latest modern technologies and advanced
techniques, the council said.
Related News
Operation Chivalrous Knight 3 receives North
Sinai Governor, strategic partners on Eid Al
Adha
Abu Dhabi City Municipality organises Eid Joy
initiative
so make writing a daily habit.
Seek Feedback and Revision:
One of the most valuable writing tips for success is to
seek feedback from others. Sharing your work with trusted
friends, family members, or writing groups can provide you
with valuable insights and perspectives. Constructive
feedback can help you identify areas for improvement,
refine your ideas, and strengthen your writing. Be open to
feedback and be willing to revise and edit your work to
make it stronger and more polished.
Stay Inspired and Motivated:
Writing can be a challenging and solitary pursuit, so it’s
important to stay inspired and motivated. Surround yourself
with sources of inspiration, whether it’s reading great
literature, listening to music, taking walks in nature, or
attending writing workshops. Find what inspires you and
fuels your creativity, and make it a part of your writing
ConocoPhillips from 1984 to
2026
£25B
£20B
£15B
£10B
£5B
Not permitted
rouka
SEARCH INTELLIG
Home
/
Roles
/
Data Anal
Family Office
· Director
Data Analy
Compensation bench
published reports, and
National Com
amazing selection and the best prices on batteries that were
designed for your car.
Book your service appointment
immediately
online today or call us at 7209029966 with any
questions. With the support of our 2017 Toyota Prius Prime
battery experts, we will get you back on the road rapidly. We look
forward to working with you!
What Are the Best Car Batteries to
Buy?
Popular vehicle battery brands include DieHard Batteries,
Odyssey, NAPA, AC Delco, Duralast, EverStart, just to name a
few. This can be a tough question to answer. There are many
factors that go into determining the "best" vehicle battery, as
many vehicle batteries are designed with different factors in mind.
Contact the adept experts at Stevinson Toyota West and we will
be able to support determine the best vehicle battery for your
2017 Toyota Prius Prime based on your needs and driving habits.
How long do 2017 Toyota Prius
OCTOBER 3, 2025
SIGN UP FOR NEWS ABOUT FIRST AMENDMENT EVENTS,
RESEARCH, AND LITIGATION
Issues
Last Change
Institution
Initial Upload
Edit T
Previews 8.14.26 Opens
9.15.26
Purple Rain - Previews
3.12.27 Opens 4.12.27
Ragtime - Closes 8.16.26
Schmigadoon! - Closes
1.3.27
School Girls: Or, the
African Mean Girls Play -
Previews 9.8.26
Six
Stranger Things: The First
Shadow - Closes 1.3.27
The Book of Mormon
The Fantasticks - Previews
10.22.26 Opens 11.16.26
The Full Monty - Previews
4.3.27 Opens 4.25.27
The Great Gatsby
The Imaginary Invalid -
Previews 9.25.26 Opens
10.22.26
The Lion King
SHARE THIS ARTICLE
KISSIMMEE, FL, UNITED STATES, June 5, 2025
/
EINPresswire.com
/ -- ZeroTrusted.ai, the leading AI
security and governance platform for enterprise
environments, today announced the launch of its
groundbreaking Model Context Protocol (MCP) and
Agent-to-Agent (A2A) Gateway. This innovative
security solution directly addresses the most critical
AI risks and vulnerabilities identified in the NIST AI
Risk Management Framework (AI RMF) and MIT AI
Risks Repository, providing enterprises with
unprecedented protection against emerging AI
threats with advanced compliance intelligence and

━━━━

• TASK DETAILS
Reproduce, unchanged, the line containing "Contact the adept" and each line after it through the end of the listing above, and nothing else.

• YOUR RESPONSE
Contact the adept experts at Stevinson Toyota West and we will
be able to support determine the best vehicle battery for your
2017 Toyota Prius Prime based on your needs and driving habits.
How long do 2017 Toyota Prius
OCTOBER 3, 2025
SIGN UP FOR NEWS ABOUT FIRST AMENDMENT EVENTS,
RESEARCH, AND LITIGATION
Issues
Last Change
Institution
Initial Upload
Edit T
Previews 8.14.26 Opens
9.15.26
Purple Rain - Previews
3.12.27 Opens 4.12.27
Ragtime - Closes 8.16.26
Schmigadoon! - Closes
1.3.27
School Girls: Or, the
African Mean Girls Play -
Previews 9.8.26
Six
Stranger Things: The First
Shadow - Closes 1.3.27
The Book of Mormon
The Fantasticks - Previews
10.22.26 Opens 11.16.26
The Full Monty - Previews
4.3.27 Opens 4.25.27
The Great Gatsby
The Imaginary Invalid -
Previews 9.25.26 Opens
10.22.26
The Lion King
SHARE THIS ARTICLE
KISSIMMEE, FL, UNITED STATES, June 5, 2025
/
EINPresswire.com
/ -- ZeroTrusted.ai, the leading AI
security and governance platform for enterprise
environments, today announced the launch of its
groundbreaking Model Context Protocol (MCP) and
Agent-to-Agent (A2A) Gateway. This innovative
security solution directly addresses the most critical
AI risks and vulnerabilities identified in the NIST AI
Risk Management Framework (AI RMF) and MIT AI
Risks Repository, providing enterprises with
unprecedented protection against emerging AI
threats with advanced compliance intelligence and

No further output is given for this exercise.